=== Page ===
1. I'm actually in the same situation, 401k is with Fidelity but IRAs and non-tax-advantaged accounts with Vanguard. I prefer Vanguard over Fidelity, but if you want the simplicity of keeping everything in one place then Fidelity is a fine choice. I normally view all my bank accounts through mint.com, so to me Mint is the "one place" that keeps everything simple.

2. Either is fine really. In fact, you may find that a given index fund has an ETF equivalent. Sometimes one or the other will have a slightly lower expense ratio (usually by only a few hundredths of a percent), but probably not enough to make a huge difference. You might want to keep it simple to start with and invest in index funds, you can always branch out into ETFs later if you feel adventurous.

3. Allocation is a hard question. Given a long timeframe (10+ years) I would recommend investing heavily in stocks initially, and then learning about diversifying into other asset classes as you go. I recommend passively-managed index funds that track a large number of things to start, maybe 60% in a whole-US-market fund and 40% in an international fund to keep it simple at the beginning. This is definitely a question you should do a lot of reading up on over time though.
=== Supplied data ===
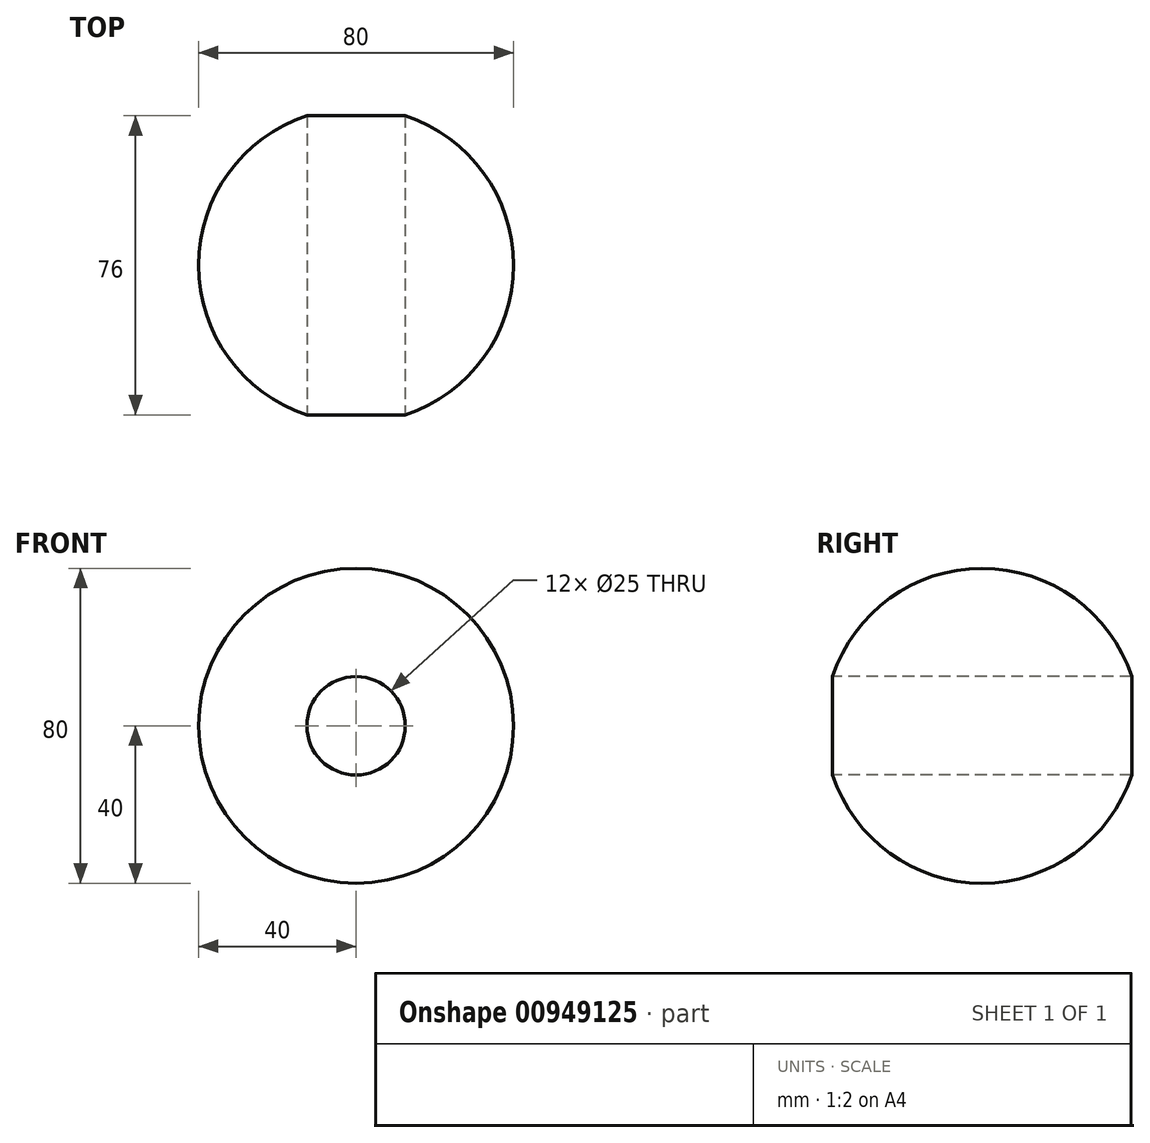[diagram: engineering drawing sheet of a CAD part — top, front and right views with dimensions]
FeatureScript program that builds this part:
annotation { "Feature Type Name" : "Feature", "Feature Type Description" : "" }
export const myFeature = defineFeature(function(context is Context, id is Id, definition is map)
    precondition{}
    {
        {
            var Q0;
            Q0=qCreatedBy(makeId("Top.planeOp"),FACE);
            var sketch = newSketch(context, id + "F0", { "sketchPlane" : qUnion([Q0])});
            skArc(sketch, "E0", {"start": v(0, -40) * mm, "mid": v(40, 0) * mm, "end": v(0, 40) * mm});
            skLineSegment(sketch, "E1", {"start": v(0, 40) * mm, "end": v(0, -40) * mm});
            skSolve(sketch);
        }
        {
            var Q0;
            Q0=makeQuery(id+"F0.imprint","IMPRINT",FACE,{"disambiguationData":[TD([[makeQuery(id+"F0.imprint","IMPRINT",EDGE,{"derivedFrom":sQuery(id+"F0.wireOp",EDGE,"E0")}),1.0]])]});
            var Q1;
            Q1=sQuery(id+"F0.wireOp",EDGE,"E1");
            revolve(context, id + "F1", {"surfaceOperationType" : NewSurfaceOperationType.NEW, "entities" : qUnion([Q0]), "axis" : qUnion([Q1]), "revolveType" : RevolveType.FULL});
        }
        {
            var Q0;
            Q0=qCreatedBy(makeId("Front.planeOp"),FACE);
            var sketch = newSketch(context, id + "F2", { "sketchPlane" : qUnion([Q0])});
            skCircle(sketch, "E2", {"center": v(0, 0) * mm, "radius": 12.5 * mm});
            skSolve(sketch);
        }
        {
            var Q0;
            Q0 = qSketchRegion(id + "F2", true);
            extrude(context, id + "F3", {"entities" : qUnion([Q0]), "operationType" : NewBodyOperationType.REMOVE, "endBound" : BoundingType.SYMMETRIC, "oppositeDirection" : true, "depth" : 100 * mm, "offsetDistance" : 25.4 * mm});
        }
    });
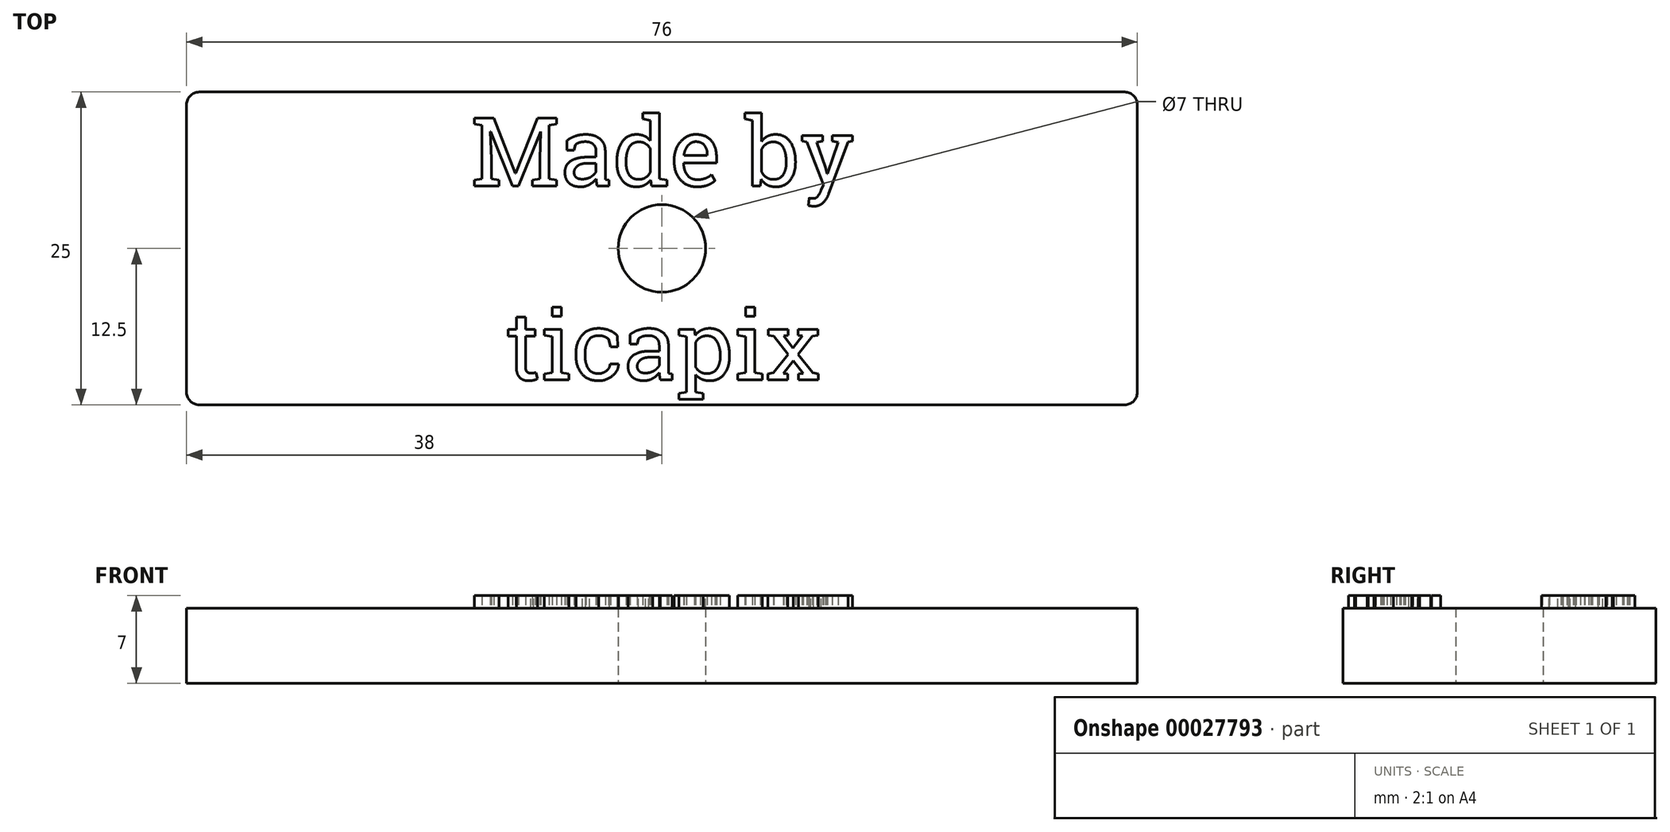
===
Required task 1 -
Retype the investing text word for word, in full.
Required task 2 -
Lay out everything from the start of the CAD file listing down to the line containing "Q0 = qSketchRegion(id", inclusive, as a numbered list, skipping blank lines and leaving out the pictures.

Exercise solution 1 -
1. I'm actually in the same situation, 401k is with Fidelity but IRAs and non-tax-advantaged accounts with Vanguard. I prefer Vanguard over Fidelity, but if you want the simplicity of keeping everything in one place then Fidelity is a fine choice. I normally view all my bank accounts through mint.com, so to me Mint is the "one place" that keeps everything simple.

2. Either is fine really. In fact, you may find that a given index fund has an ETF equivalent. Sometimes one or the other will have a slightly lower expense ratio (usually by only a few hundredths of a percent), but probably not enough to make a huge difference. You might want to keep it simple to start with and invest in index funds, you can always branch out into ETFs later if you feel adventurous.

3. Allocation is a hard question. Given a long timeframe (10+ years) I would recommend investing heavily in stocks initially, and then learning about diversifying into other asset classes as you go. I recommend passively-managed index funds that track a large number of things to start, maybe 60% in a whole-US-market fund and 40% in an international fund to keep it simple at the beginning. This is definitely a question you should do a lot of reading up on over time though.

Exercise solution 2 -
1. [diagram: engineering drawing sheet of a CAD part — top, front and right views with dimensions]
2. FeatureScript program that builds this part:
3. annotation { "Feature Type Name" : "Feature", "Feature Type Description" : "" }
4. export const myFeature = defineFeature(function(context is Context, id is Id, definition is map)
5.     precondition{}
6.     {
7.         {
8.             var Q0;
9.             Q0=qCreatedBy(makeId("Top.planeOp"),FACE);
10.             var sketch = newSketch(context, id + "F0", { "sketchPlane" : qUnion([Q0])});
11.             skArc(sketch, "E0", {"start": v(0, -40) * mm, "mid": v(40, 0) * mm, "end": v(0, 40) * mm});
12.             skLineSegment(sketch, "E1", {"start": v(0, 40) * mm, "end": v(0, -40) * mm});
13.             skSolve(sketch);
14.         }
15.         {
16.             var Q0;
17.             Q0=makeQuery(id+"F0.imprint","IMPRINT",FACE,{"disambiguationData":[TD([[makeQuery(id+"F0.imprint","IMPRINT",EDGE,{"derivedFrom":sQuery(id+"F0.wireOp",EDGE,"E0")}),1.0]])]});
18.             var Q1;
19.             Q1=sQuery(id+"F0.wireOp",EDGE,"E1");
20.             revolve(context, id + "F1", {"surfaceOperationType" : NewSurfaceOperationType.NEW, "entities" : qUnion([Q0]), "axis" : qUnion([Q1]), "revolveType" : RevolveType.FULL});
21.         }
22.         {
23.             var Q0;
24.             Q0=qCreatedBy(makeId("Front.planeOp"),FACE);
25.             var sketch = newSketch(context, id + "F2", { "sketchPlane" : qUnion([Q0])});
26.             skCircle(sketch, "E2", {"center": v(0, 0) * mm, "radius": 12.5 * mm});
27.             skSolve(sketch);
28.         }
29.         {
30.             var Q0;
31.             Q0 = qSketchRegion(id + "F2", true);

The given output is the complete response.